Żółta kartka dla Stali Rzeszów. To nie może się powtórzyć, bo stracą wielki talent

WP SportoweFakty / Marcin Inglot / Wiktor Lampart
WP SportoweFakty / Marcin Inglot / Wiktor Lampart

Wiktor Lampart nie został zatwierdzony do rozgrywek i nie mógł pojechać w zawodach Nice Cup w Świętochłowicach. Dla młodego zawodnika i jego ojca było to duże rozczarowanie.

Wiktor Lampart nie został zatwierdzony, bo działacze Stali Rzeszów nie dostarczyli dokumentów potrzebnych do audytu. Prezes Andrzej Łabudzki tłumaczył, że kontrola pojawiła się w klubie niespodziewanie i akurat nie było księgowej, która nie jest zatrudniona na pełny etat.

Ojca zawodnika takie wyjaśnienia jednak nie przekonują. Dla niego liczą się fakty. A te są takie, że Wiktor nie mógł pojechać w zawodach, na których mu bardzo zależało. Młody żużlowiec przygotowywał się do nich bardzo starannie już od dłuższego czasu. - Szkoda, że za błędy dorosłych płacą dzieci - mówi w rozmowie z naszym portalem Tadeusz Lampart. - Czujemy żal do działaczy z Rzeszowa. Do Polskiego Związku Motorowego w tym przypadku nie możemy mieć żadnych pretensji. Jeśli przychodzi do klubu kontrola i nie ma z kim rozmawiać, to trudno się dziwić, że taki jest finał. Szkoda, że to się odbiło na młodych zawodnikach - tłumaczy.

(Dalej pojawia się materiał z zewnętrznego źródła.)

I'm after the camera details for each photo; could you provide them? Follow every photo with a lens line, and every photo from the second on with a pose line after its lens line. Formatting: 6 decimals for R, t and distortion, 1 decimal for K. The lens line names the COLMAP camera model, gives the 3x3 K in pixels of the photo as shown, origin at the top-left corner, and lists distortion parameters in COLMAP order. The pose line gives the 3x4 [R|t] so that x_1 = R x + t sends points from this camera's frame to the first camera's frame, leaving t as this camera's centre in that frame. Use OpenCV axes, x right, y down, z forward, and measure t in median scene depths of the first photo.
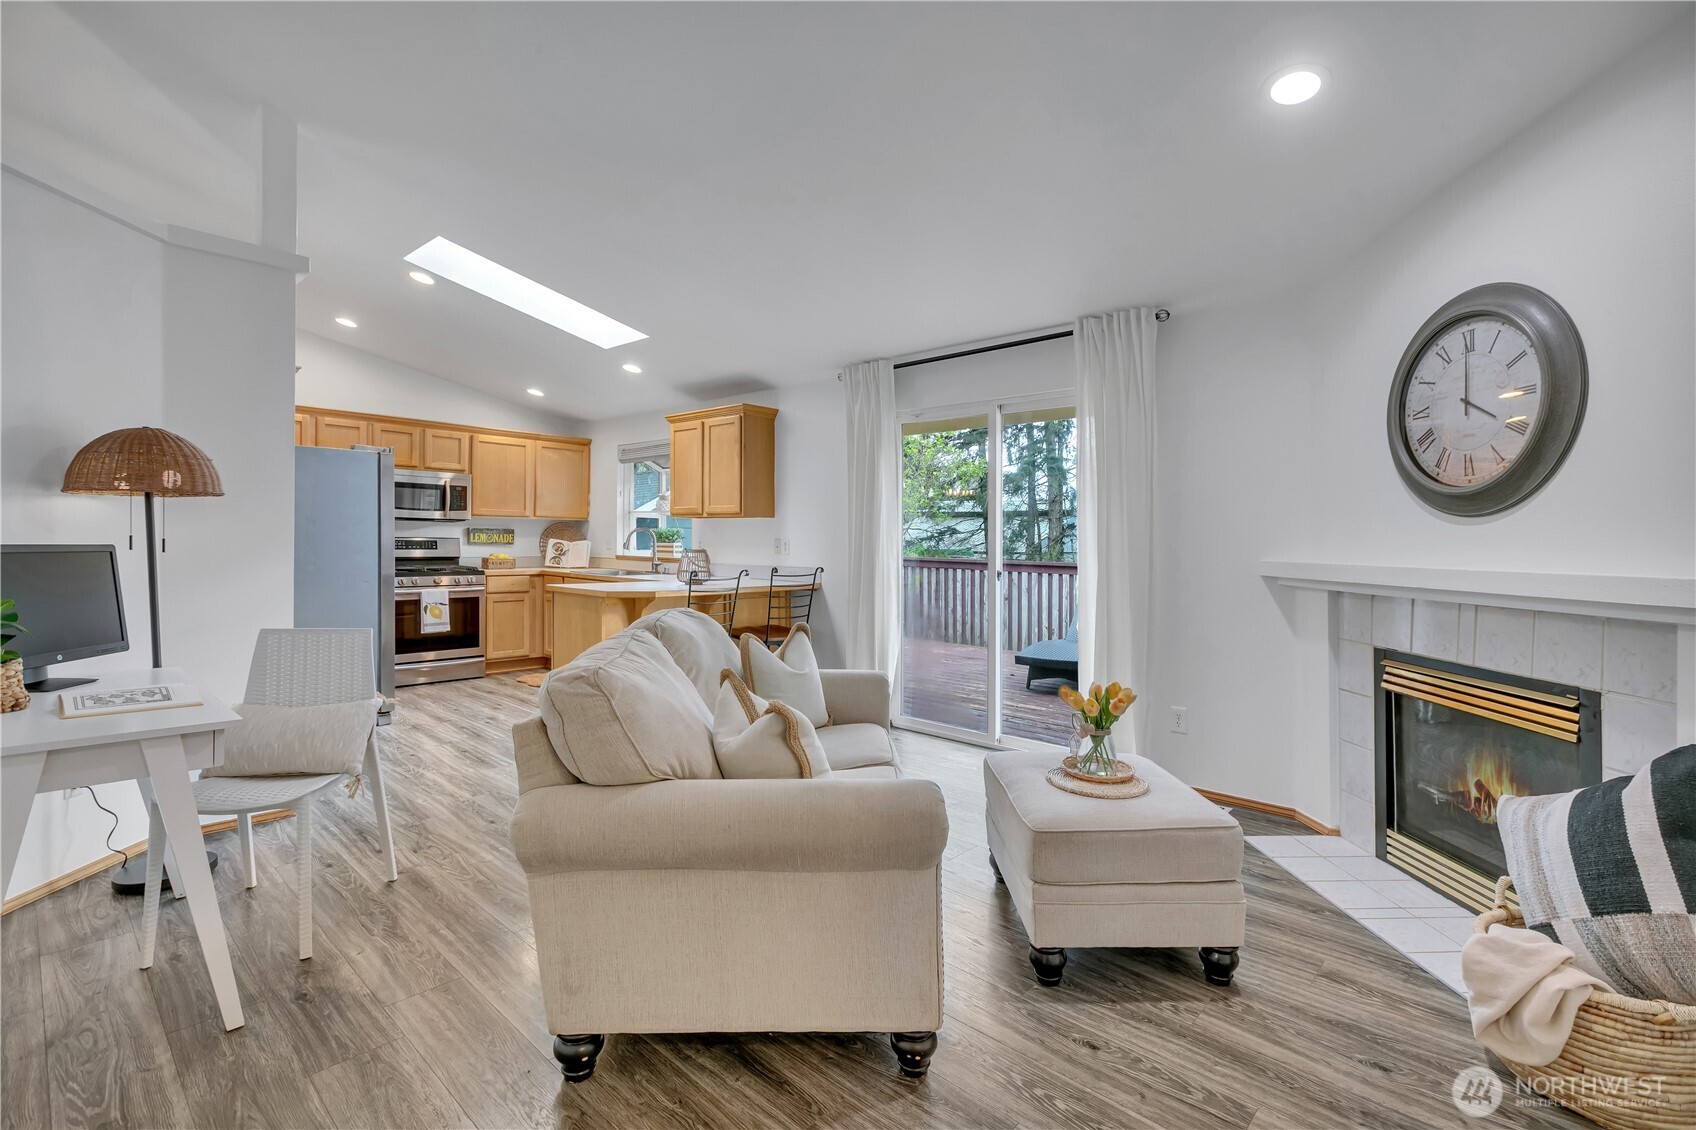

Młody zawodnik i jego ojciec są bardzo rozgoryczeni, ale całą sytuację postanowili puścić w niepamięć. Nie zamierzają podejmować żadnych radykalnych ruchów, bo wiedzą, że Stali Rzeszów, która jest obecnie w trudnym położeniu, nie jest to potrzebne. - Wiktor ma podpisany kontrakt do końca sezonu i w tej chwili żadne zawirowania nie są mu potrzebne. To młody chłopak, który kończy dopiero 16 lat. Ma jeszcze szkołę. W związku z tym temat wyjazdów czy innego klubu nie jest dla niego dobrym rozwiązaniem. Drastyczne posunięcia mogłyby również sprawić, że żużla w Rzeszowie nie będzie w ogóle, a proszę mi wierzyć, że tego nie chcemy. Dla dobra klubu i kibiców zostajemy, ale chcę wyraźnie podkreślić, że taka sytuacja nie może się więcej powtórzyć. Jedziemy ten sezon w barwach Stali i liczymy, że wiele tematów się wyklaruje - przekonuje ojciec żużlowca.

Nie jest tajemnicą, że młody zawodnik Stali uchodzi za wielki talent. Interesuje się nim wiele klubów, także tych ekstraligowych. Problemów ze znalezieniem nowego pracodawcy Wiktor Lampart na pewno by nie miał. Działacze muszą zatem się pilnować. W pewnym sensie dostali właśnie żółtą kartkę. Jeśli nie wyciągną z całej sytuacji wniosków, to mogą stracić świetnie zapowiadającego się żużlowca.